**Problem to work on**
Every line in the data below has to be repeated exactly; no picture belongs in the result.

--------------------

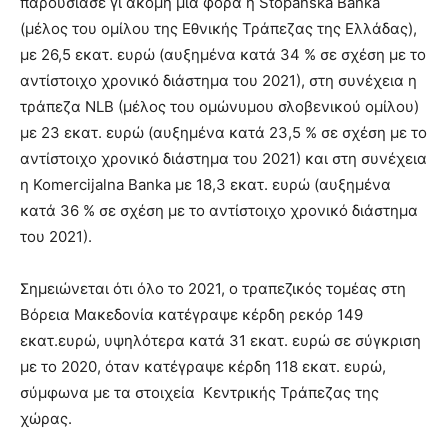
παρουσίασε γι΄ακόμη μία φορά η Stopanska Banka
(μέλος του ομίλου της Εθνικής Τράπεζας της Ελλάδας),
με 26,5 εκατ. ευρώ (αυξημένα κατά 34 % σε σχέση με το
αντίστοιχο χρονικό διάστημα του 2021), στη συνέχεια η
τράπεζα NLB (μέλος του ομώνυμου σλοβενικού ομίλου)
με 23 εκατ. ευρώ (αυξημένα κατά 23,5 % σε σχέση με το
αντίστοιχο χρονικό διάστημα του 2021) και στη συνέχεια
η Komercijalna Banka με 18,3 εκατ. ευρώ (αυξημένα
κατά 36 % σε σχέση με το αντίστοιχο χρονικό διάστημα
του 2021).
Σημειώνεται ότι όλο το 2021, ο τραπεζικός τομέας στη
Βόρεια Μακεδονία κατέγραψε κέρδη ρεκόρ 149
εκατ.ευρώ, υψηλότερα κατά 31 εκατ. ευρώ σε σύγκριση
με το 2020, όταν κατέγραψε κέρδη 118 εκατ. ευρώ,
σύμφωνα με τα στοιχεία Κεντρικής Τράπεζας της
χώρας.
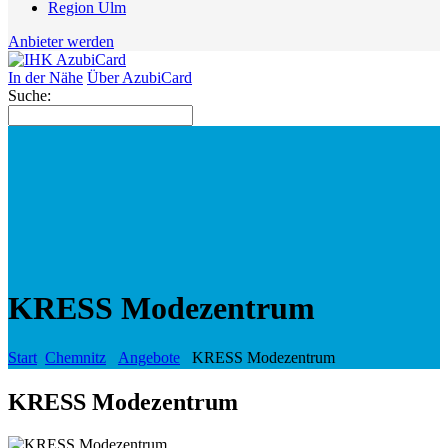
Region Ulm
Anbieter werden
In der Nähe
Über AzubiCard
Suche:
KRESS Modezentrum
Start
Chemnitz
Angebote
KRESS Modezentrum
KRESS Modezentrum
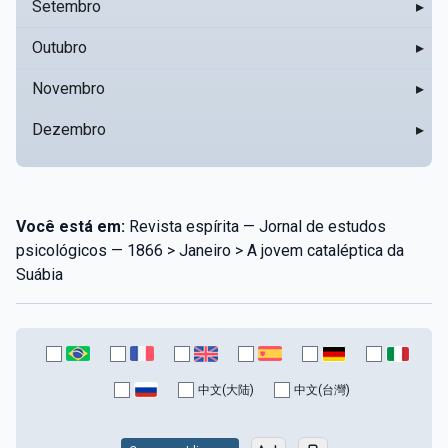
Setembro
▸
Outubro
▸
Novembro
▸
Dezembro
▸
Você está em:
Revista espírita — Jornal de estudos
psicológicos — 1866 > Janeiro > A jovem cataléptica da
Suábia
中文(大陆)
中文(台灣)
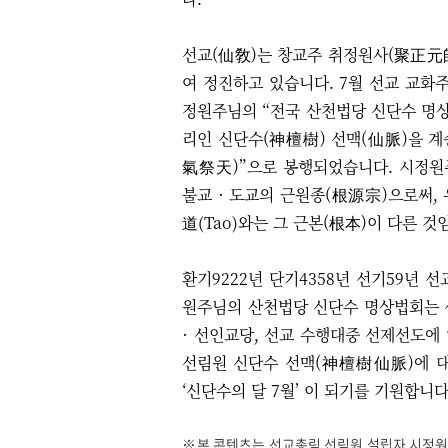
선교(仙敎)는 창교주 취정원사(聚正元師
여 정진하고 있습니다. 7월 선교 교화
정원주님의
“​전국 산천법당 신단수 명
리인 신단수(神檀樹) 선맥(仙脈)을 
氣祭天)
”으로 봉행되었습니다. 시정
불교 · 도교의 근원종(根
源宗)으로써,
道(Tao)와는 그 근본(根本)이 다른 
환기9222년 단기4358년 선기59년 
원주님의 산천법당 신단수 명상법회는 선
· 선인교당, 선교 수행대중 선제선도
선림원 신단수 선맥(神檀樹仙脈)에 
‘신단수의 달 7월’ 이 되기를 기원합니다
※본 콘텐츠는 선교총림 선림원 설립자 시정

--------------------

**Finished exercise**
παρουσίασε γι΄ακόμη μία φορά η Stopanska Banka
(μέλος του ομίλου της Εθνικής Τράπεζας της Ελλάδας),
με 26,5 εκατ. ευρώ (αυξημένα κατά 34 % σε σχέση με το
αντίστοιχο χρονικό διάστημα του 2021), στη συνέχεια η
τράπεζα NLB (μέλος του ομώνυμου σλοβενικού ομίλου)
με 23 εκατ. ευρώ (αυξημένα κατά 23,5 % σε σχέση με το
αντίστοιχο χρονικό διάστημα του 2021) και στη συνέχεια
η Komercijalna Banka με 18,3 εκατ. ευρώ (αυξημένα
κατά 36 % σε σχέση με το αντίστοιχο χρονικό διάστημα
του 2021).
Σημειώνεται ότι όλο το 2021, ο τραπεζικός τομέας στη
Βόρεια Μακεδονία κατέγραψε κέρδη ρεκόρ 149
εκατ.ευρώ, υψηλότερα κατά 31 εκατ. ευρώ σε σύγκριση
με το 2020, όταν κατέγραψε κέρδη 118 εκατ. ευρώ,
σύμφωνα με τα στοιχεία Κεντρικής Τράπεζας της
χώρας.
Region Ulm
Anbieter werden
In der Nähe
Über AzubiCard
Suche:
KRESS Modezentrum
Start
Chemnitz
Angebote
KRESS Modezentrum
KRESS Modezentrum
Setembro
▸
Outubro
▸
Novembro
▸
Dezembro
▸
Você está em:
Revista espírita — Jornal de estudos
psicológicos — 1866 > Janeiro > A jovem cataléptica da
Suábia
中文(大陆)
中文(台灣)
선교(仙敎)는 창교주 취정원사(聚正元師
여 정진하고 있습니다. 7월 선교 교화
정원주님의
“​전국 산천법당 신단수 명
리인 신단수(神檀樹) 선맥(仙脈)을 
氣祭天)
”으로 봉행되었습니다. 시정
불교 · 도교의 근원종(根
源宗)으로써,
道(Tao)와는 그 근본(根本)이 다른 
환기9222년 단기4358년 선기59년 
원주님의 산천법당 신단수 명상법회는 선
· 선인교당, 선교 수행대중 선제선도
선림원 신단수 선맥(神檀樹仙脈)에 
‘신단수의 달 7월’ 이 되기를 기원합니다
※본 콘텐츠는 선교총림 선림원 설립자 시정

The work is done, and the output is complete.